FCC Proposes $4,000 Fine On Comcast For Broadcasting "Fake News"

The FCC, always a source of amusement for this website, has decided to crack down on Comcast for broadcasting VNRs or “Video News Releases.” VNRs are produced by PR firms for use as filler by lazy TV news producers. It’s a great deal for TV: They get free content and don’t have to deal with the pressure of doing their jobs properly, and the company gets product placement. Consumers are the only losers.

The FCC filing says that a complaint was filed by the Center for Media and Democracy alleging that on September 21, 2006, Comcast broadcast a VNR for Nelson’s Rescue Sleep without providing the sponsorship identification required by law. Comcast argues that they’re not covered under that law because they didn’t receive any compensation for showing the VNR.

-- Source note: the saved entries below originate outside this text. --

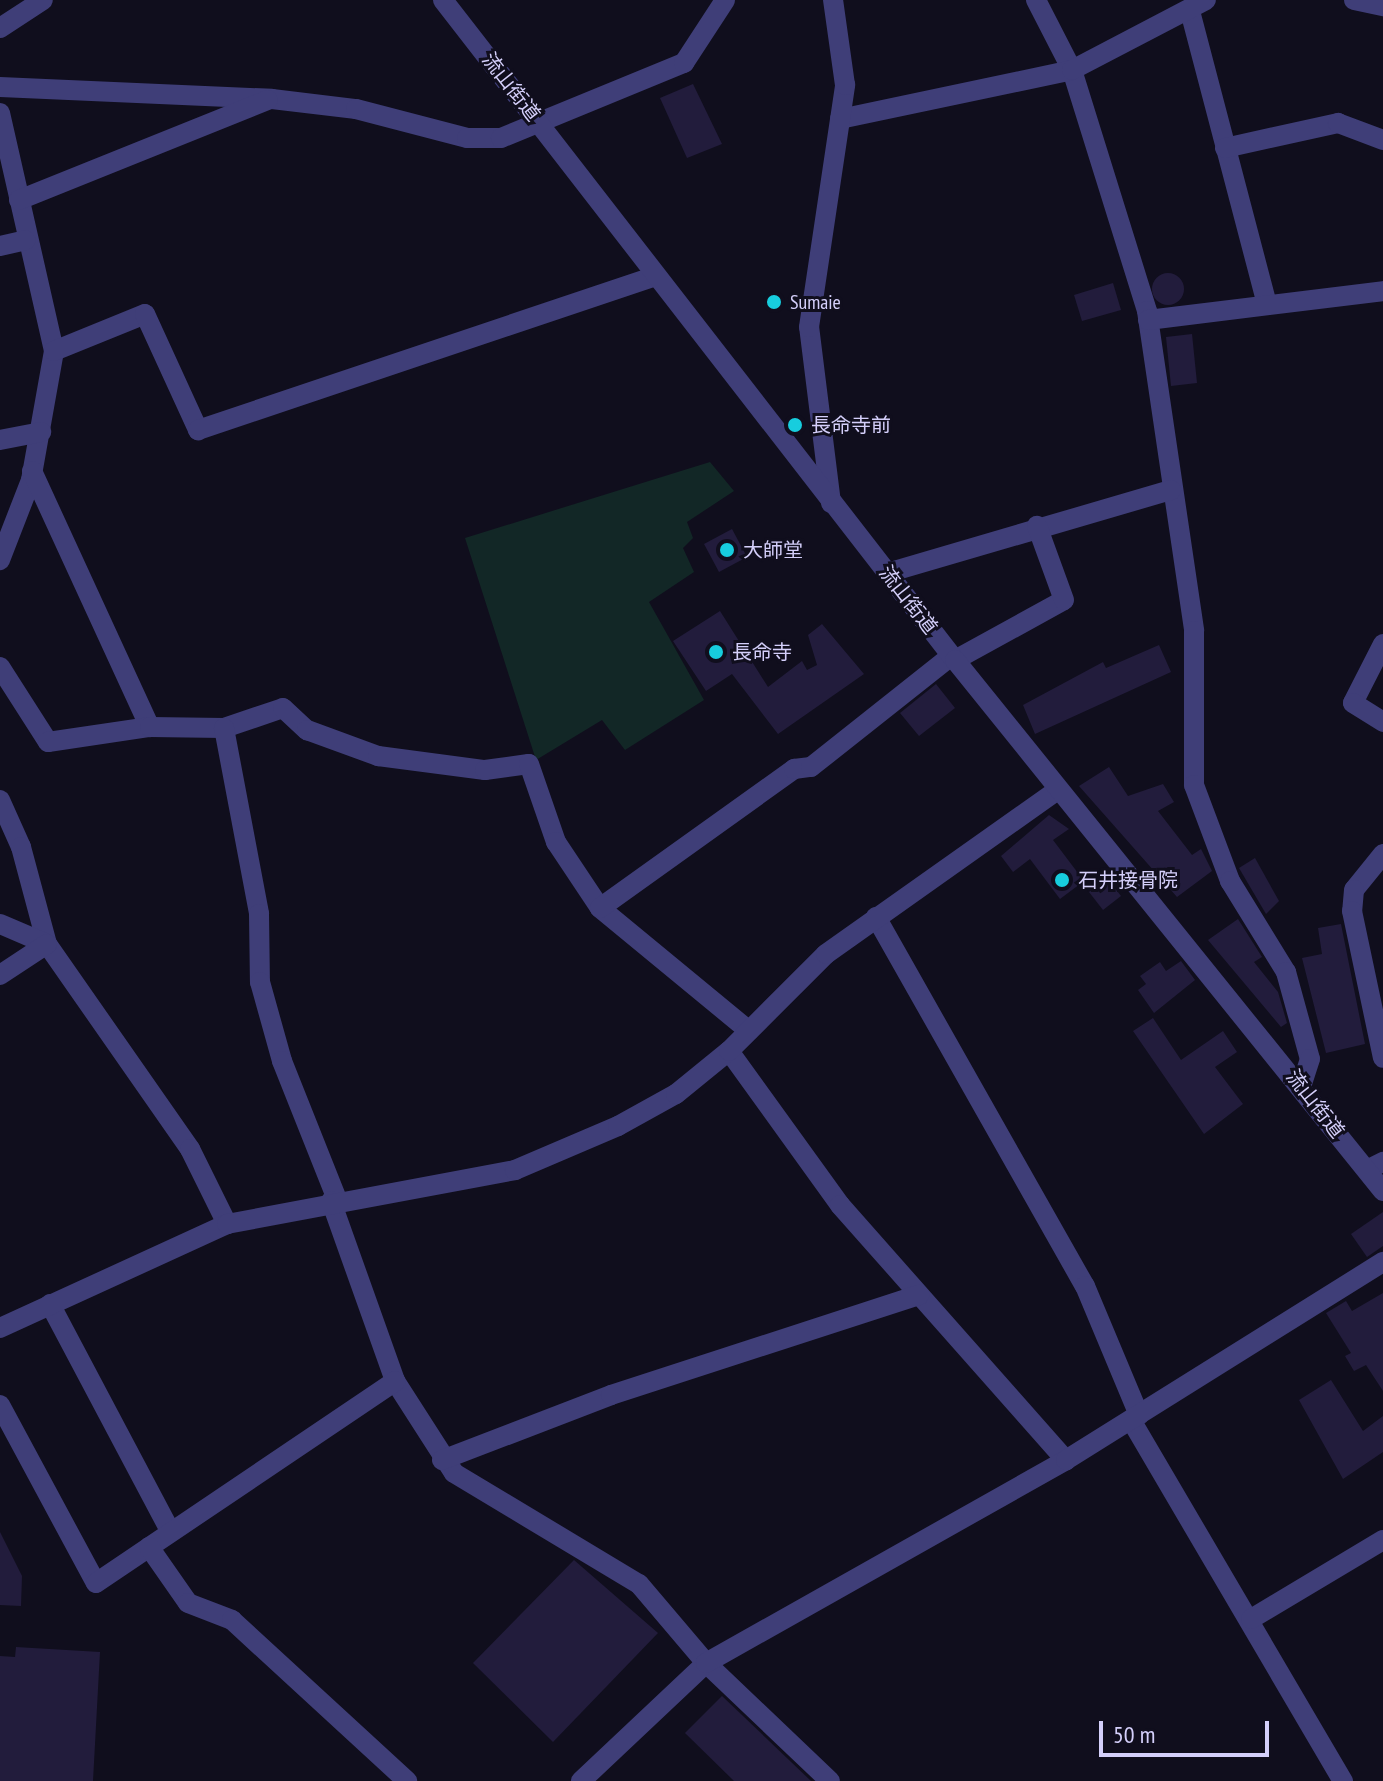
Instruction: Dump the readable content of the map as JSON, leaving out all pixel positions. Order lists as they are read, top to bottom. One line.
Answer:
{"streets":{"street":["流山街道"]},"places":["Sumaie","長命寺前","大師堂","長命寺","石井接骨院"],"scale_bar":"50 m"}
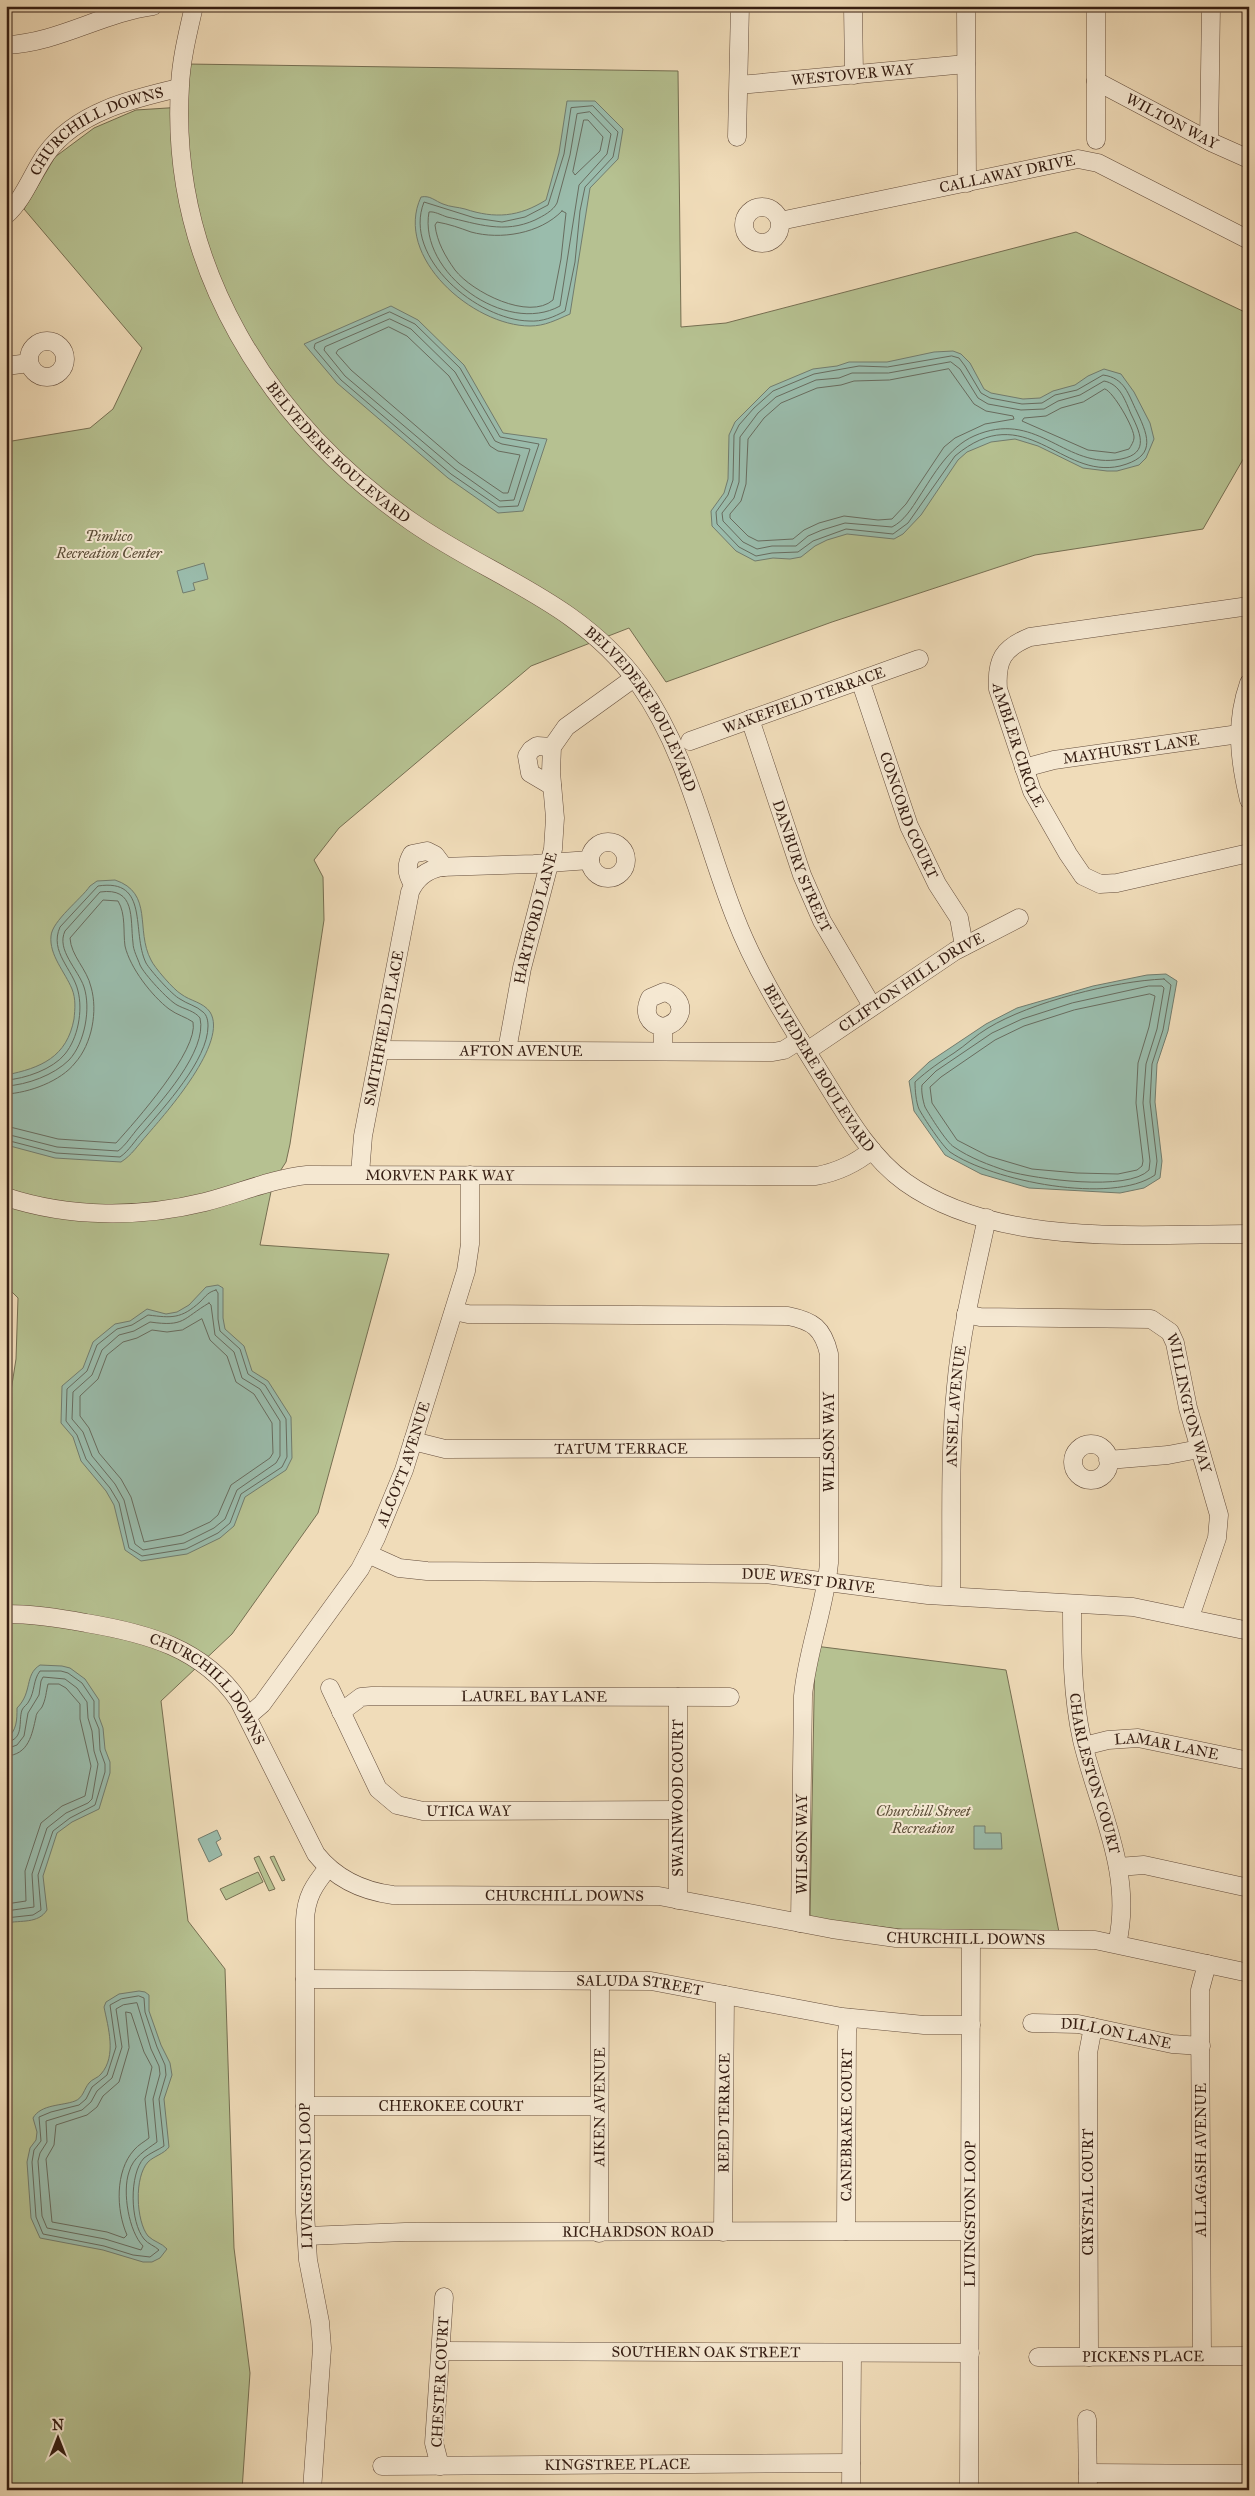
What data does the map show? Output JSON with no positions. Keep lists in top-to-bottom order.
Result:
{
  "streets": {
    "street": [
      "WESTOVER WAY",
      "WILTON WAY",
      "CHURCHILL DOWNS",
      "CALLAWAY DRIVE",
      "BELVEDERE BOULEVARD",
      "WAKEFIELD TERRACE",
      "AMBLER CIRCLE",
      "MAYHURST LANE",
      "CONCORD COURT",
      "DANBURY STREET",
      "HARTFORD LANE",
      "CLIFTON HILL DRIVE",
      "SMITHFIELD PLACE",
      "AFTON AVENUE",
      "MORVEN PARK WAY",
      "WILLINGTON WAY",
      "ANSEL AVENUE",
      "WILSON WAY",
      "TATUM TERRACE",
      "ALCOTT AVENUE",
      "DUE WEST DRIVE",
      "LAUREL BAY LANE",
      "LAMAR LANE",
      "CHARLESTON COURT",
      "SWAINWOOD COURT",
      "UTICA WAY",
      "SALUDA STREET",
      "DILLON LANE",
      "CHEROKEE COURT",
      "AIKEN AVENUE",
      "REED TERRACE",
      "CANEBRAKE COURT",
      "ALLAGASH AVENUE",
      "LIVINGSTON LOOP",
      "CRYSTAL COURT",
      "RICHARDSON ROAD",
      "SOUTHERN OAK STREET",
      "PICKENS PLACE",
      "CHESTER COURT",
      "KINGSTREE PLACE"
    ]
  },
  "crossings": [
    ["CHURCHILL DOWNS", "BELVEDERE BOULEVARD"],
    ["CHURCHILL DOWNS", "WILSON WAY"],
    ["CHURCHILL DOWNS", "ALCOTT AVENUE"],
    ["CHURCHILL DOWNS", "CHARLESTON COURT"],
    ["CHURCHILL DOWNS", "SWAINWOOD COURT"],
    ["CHURCHILL DOWNS", "ALLAGASH AVENUE"],
    ["CHURCHILL DOWNS", "LIVINGSTON LOOP"],
    ["BELVEDERE BOULEVARD", "CLIFTON HILL DRIVE"],
    ["BELVEDERE BOULEVARD", "AFTON AVENUE"],
    ["BELVEDERE BOULEVARD", "MORVEN PARK WAY"],
    ["BELVEDERE BOULEVARD", "ANSEL AVENUE"],
    ["WAKEFIELD TERRACE", "CONCORD COURT"],
    ["WAKEFIELD TERRACE", "DANBURY STREET"],
    ["AMBLER CIRCLE", "MAYHURST LANE"],
    ["CONCORD COURT", "CLIFTON HILL DRIVE"],
    ["DANBURY STREET", "CLIFTON HILL DRIVE"],
    ["HARTFORD LANE", "SMITHFIELD PLACE"],
    ["HARTFORD LANE", "AFTON AVENUE"],
    ["CLIFTON HILL DRIVE", "AFTON AVENUE"],
    ["SMITHFIELD PLACE", "AFTON AVENUE"],
    ["SMITHFIELD PLACE", "MORVEN PARK WAY"],
    ["MORVEN PARK WAY", "ALCOTT AVENUE"],
    ["WILLINGTON WAY", "ANSEL AVENUE"],
    ["WILLINGTON WAY", "DUE WEST DRIVE"],
    ["ANSEL AVENUE", "DUE WEST DRIVE"],
    ["WILSON WAY", "TATUM TERRACE"],
    ["WILSON WAY", "ALCOTT AVENUE"],
    ["WILSON WAY", "DUE WEST DRIVE"],
    ["TATUM TERRACE", "ALCOTT AVENUE"],
    ["ALCOTT AVENUE", "DUE WEST DRIVE"],
    ["DUE WEST DRIVE", "CHARLESTON COURT"],
    ["LAUREL BAY LANE", "SWAINWOOD COURT"],
    ["LAUREL BAY LANE", "UTICA WAY"],
    ["LAMAR LANE", "CHARLESTON COURT"],
    ["SWAINWOOD COURT", "UTICA WAY"],
    ["SALUDA STREET", "AIKEN AVENUE"],
    ["SALUDA STREET", "REED TERRACE"],
    ["SALUDA STREET", "CANEBRAKE COURT"],
    ["SALUDA STREET", "LIVINGSTON LOOP"],
    ["DILLON LANE", "ALLAGASH AVENUE"],
    ["DILLON LANE", "CRYSTAL COURT"],
    ["CHEROKEE COURT", "AIKEN AVENUE"],
    ["CHEROKEE COURT", "LIVINGSTON LOOP"],
    ["AIKEN AVENUE", "RICHARDSON ROAD"],
    ["REED TERRACE", "RICHARDSON ROAD"],
    ["CANEBRAKE COURT", "RICHARDSON ROAD"],
    ["ALLAGASH AVENUE", "PICKENS PLACE"],
    ["LIVINGSTON LOOP", "RICHARDSON ROAD"],
    ["LIVINGSTON LOOP", "SOUTHERN OAK STREET"],
    ["CRYSTAL COURT", "PICKENS PLACE"],
    ["SOUTHERN OAK STREET", "CHESTER COURT"],
    ["CHESTER COURT", "KINGSTREE PLACE"]
  ],
  "parks": ["Pimlico Recreation Center", "Churchill Street Recreation"],
  "north": "top"
}
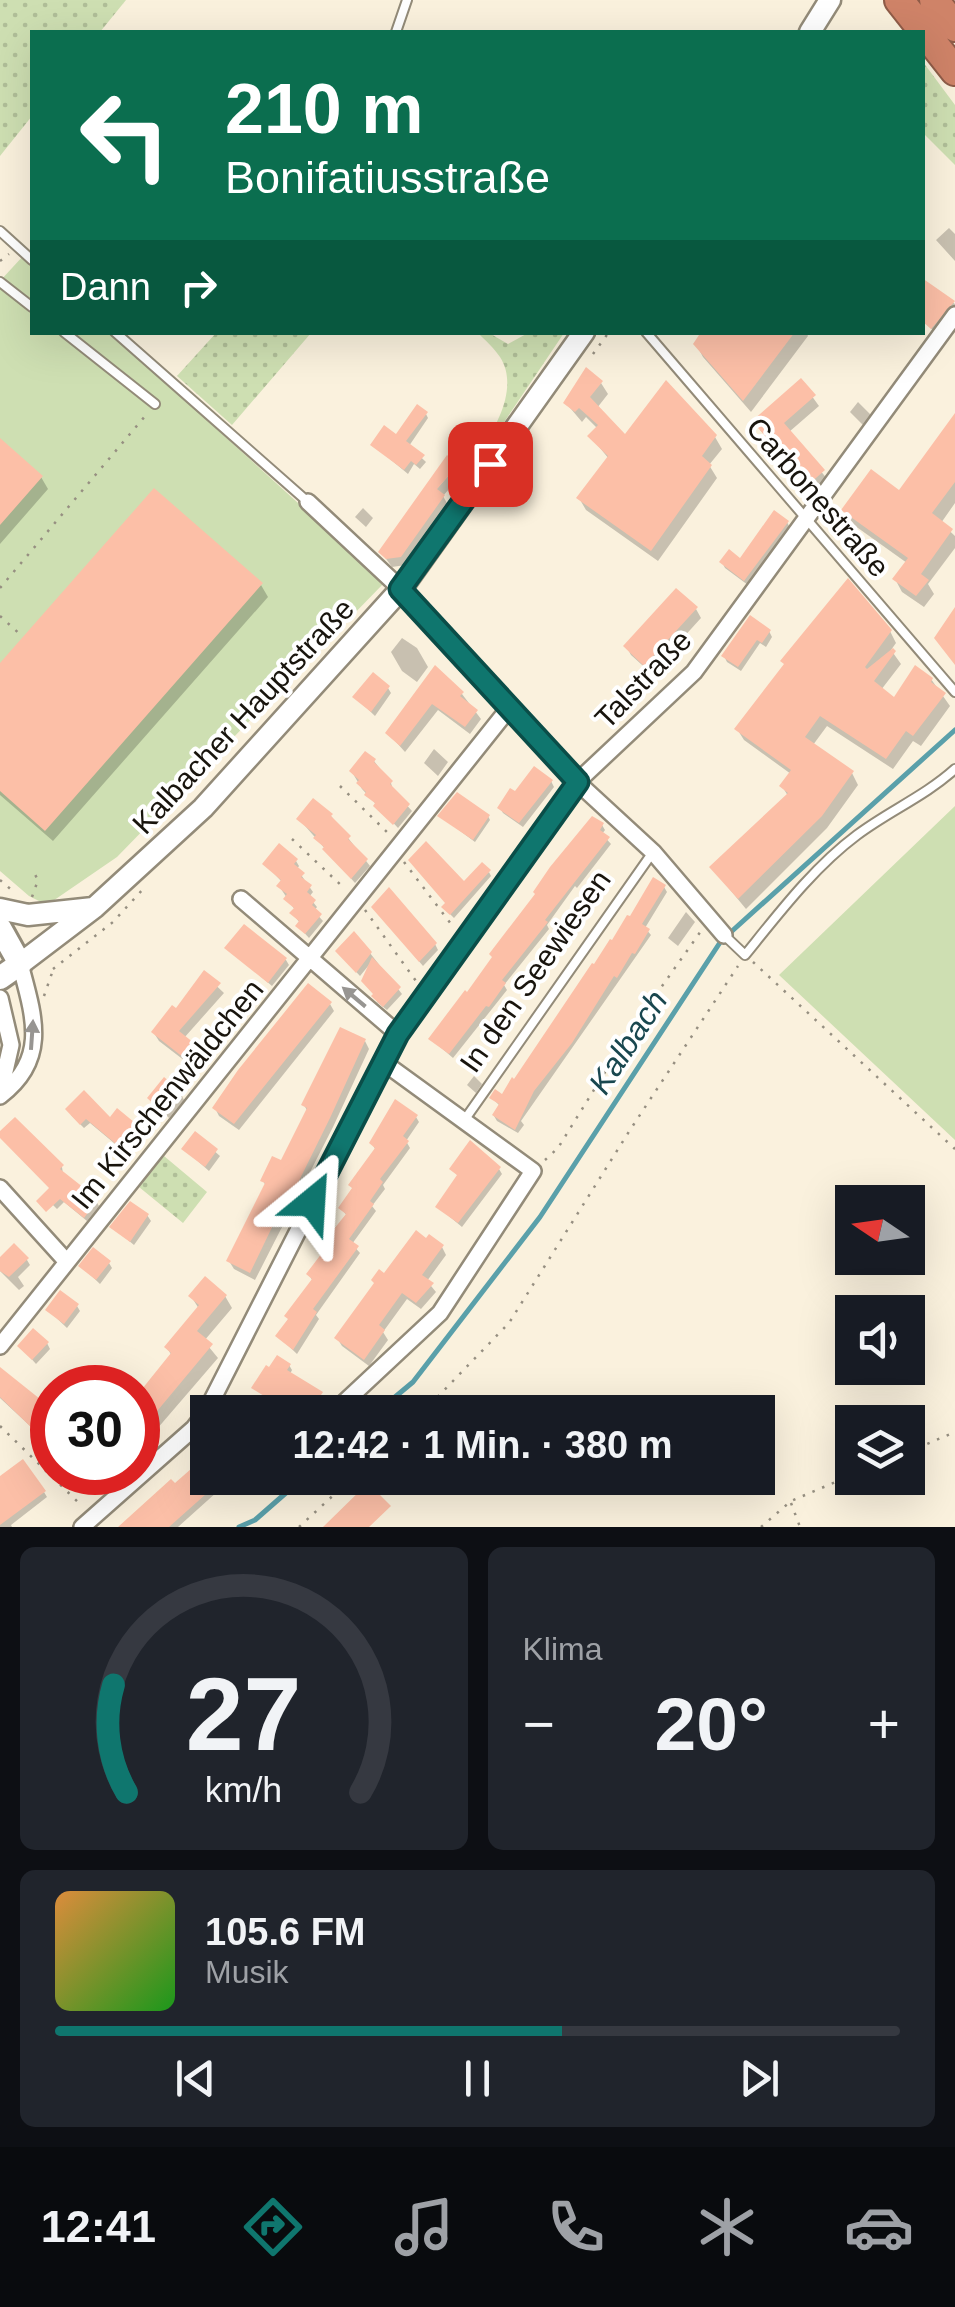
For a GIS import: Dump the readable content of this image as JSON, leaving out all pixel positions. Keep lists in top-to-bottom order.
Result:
{
  "streets": {
    "street": [
      "Talstraße",
      "Kalbacher Hauptstraße",
      "In den Seewiesen",
      "Im Kirschenwäldchen"
    ],
    "lane": ["Carbonestraße"]
  },
  "crossings": [
    ["Carbonestraße", "Talstraße"],
    ["Talstraße", "In den Seewiesen"]
  ],
  "water": ["Kalbach"],
  "north": "left",
  "page": {
    "turn": ["210 m", "Bonifatiusstraße"],
    "then": "Dann",
    "limit": "30",
    "trip": "12:42 · 1 Min. · 380 m",
    "tile": "Klima",
    "heat": ["−", "20°", "+"],
    "song": ["105.6 FM", "Musik"],
    "tabs": "12:41",
    "gauge": ["27", "km/h"]
  }
}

The VNR in question was shoehorned into a daily “consumer issues” segment on the CN8 show “Art Fennel Reports.” From the FCC:

CN8’s cablecast featuring “Nelson’s Rescue Sleep” was part of a daily segment on “Art Fennell Reports” focusing on consumer issues. concerned non-prescription sleep aids. The segment featured only “Nelson’s Rescue Sleep,” a commercial, natural sleep-aid product, and included portions of a VNR produced by D.S. Simon Productions on behalf of “Nelson’s Rescue Sleep.”

The VNR material used in this consumer-issues segment contains extensive images and mentions of the product and includes the statement that “If you are one of the estimated 70 million Americans who have trouble sleeping – Rescue Sleep may be what you’re looking for.”

We do not believe that this type of promotional material, furnished by a product manufacturer, can or should be considered within the scope of the proviso, which is directed to material that contains only fleeting or transient references to products or brand names. We conclude that even though CN8 received this material at no charge, it falls within the exception specifically set forth in the rule and that a sponsorship announcement was thus required. We therefore find that Comcast violated Section 76.1615(a) of the Commission’s rules by willfully airing the VNR material at issue without proper sponsorship identification.